5G meets Industrial Internet

5G meets Industrial Internet

The project “5G meets Industrial Internet” combines two breakthrough technologies: 5G technology and industrial internet. The combination enables better capabilities in real time data management, predictability and mobility of actions and increased automation. Applications will build a basis for business opportunities worth more than hundreds of millions, benefiting both companies and consumers as well as the public sector.

As part of the 5G meets IoT project, the Aalto Industrial Internet Campus (AIIC) will be able to test the 5G experimental network that is being built in Otaniemi.

‘Our goal is to study the possibilities that 5G technology provides for applications of the industrial internet,’ says Professor Martti Mäntylä, and explains that 5G is a great opportunity for industrial internet from two points of view. First of all, it makes it possible to use fast response applications with network latency of even one thousandth of a second. In a 4G network these applications are impossible or work poorly.

"5G makes it possible to use fast response applications with network latency of even one thousandth of a second."

The other reason is related to the architecture of the network.

‘The network and the cloud cooperate in 5G, which means that many of the network’s properties are in the cloud and not in the actual devices.

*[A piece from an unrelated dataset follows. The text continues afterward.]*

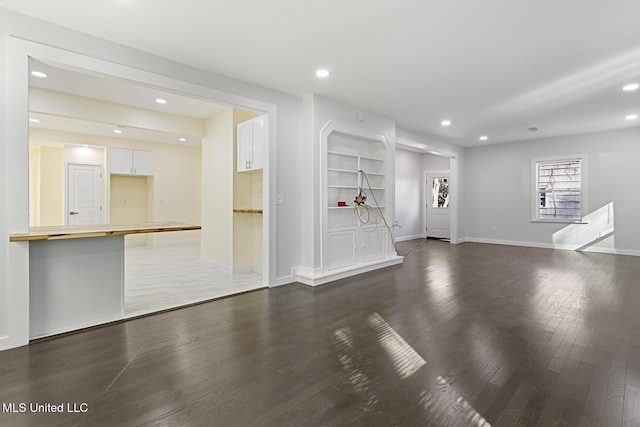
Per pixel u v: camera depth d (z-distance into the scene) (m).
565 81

Thanks to the architecture of 5G, it will be possible for us to provide companies with private networks that exist inside the public network. In the future, a company can sell, for example, a frequency converter to Kuala Lumpur, and as soon as the converter has arrived and has been switched on, it will find the company’s private network and can then communicate and send data safely,’ Mäntylä explains.

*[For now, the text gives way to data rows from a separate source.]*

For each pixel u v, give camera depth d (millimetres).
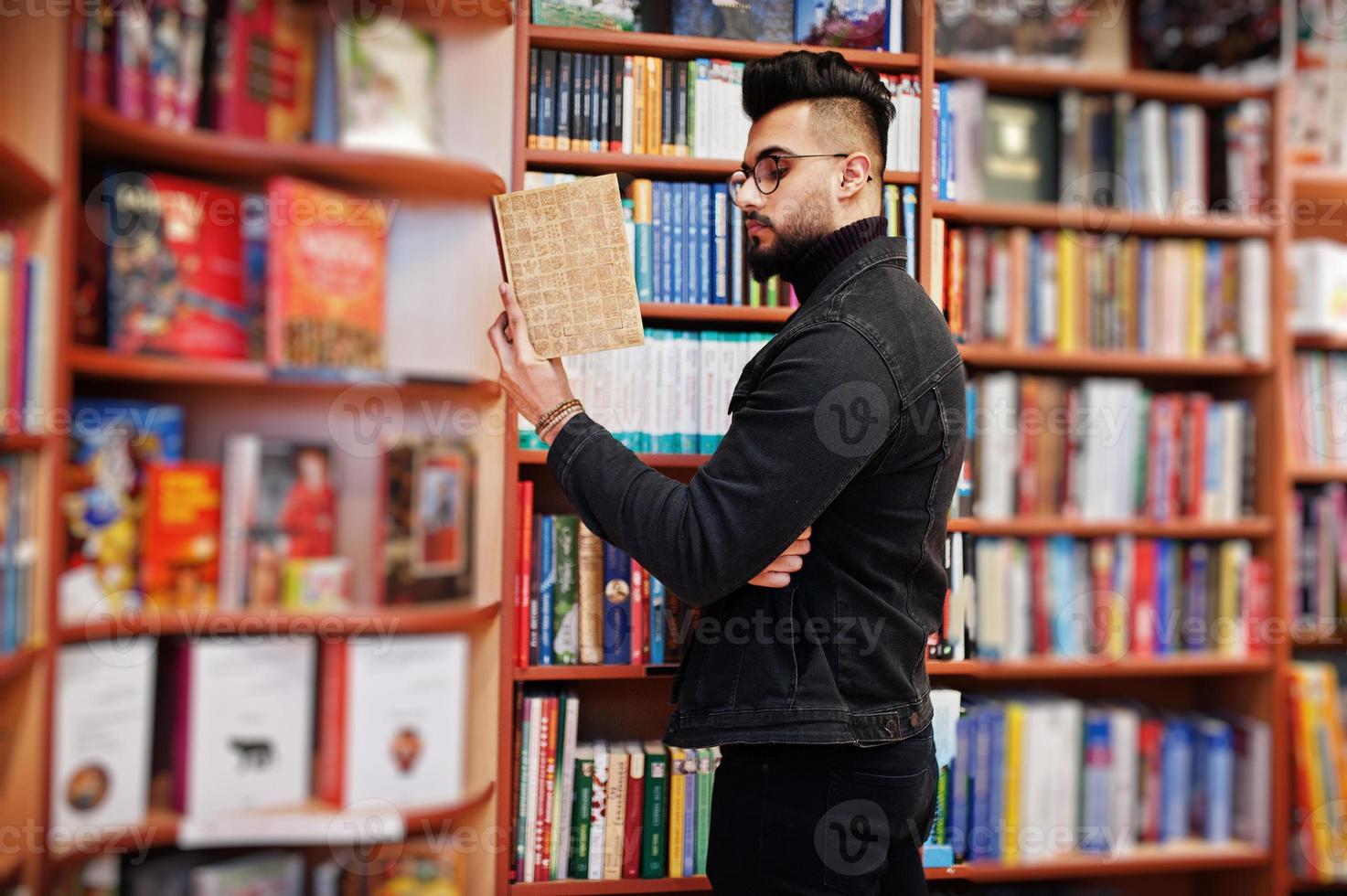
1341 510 1810
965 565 1506
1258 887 1747
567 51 1441
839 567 1000
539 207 1128
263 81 1309
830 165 1073
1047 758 1691
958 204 1683
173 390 1346
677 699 1079
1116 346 1736
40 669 1091
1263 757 1754
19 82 1097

In addition to Mäntylä, the other members of the Aalto community involved in the project are Professor Riku Jäntti and Staff Scientist Jose Costa-Requena from the School of Electrical Engineering and Professor Petri Kuosmanen and Research Manager Jari Juhanko from the School of Engineering. In addition to experts from different disciplines, companies from the field are already involved.

‘5G is expected to be working in 2020 at the earliest. We are trying to work out what kind of architecture would be required for the network to serve the applications of the industrial internet as well as possible. Once we find good solutions, we can standardise them and that way help software companies to provide new services and create business,’ Martti Mäntylä summarises.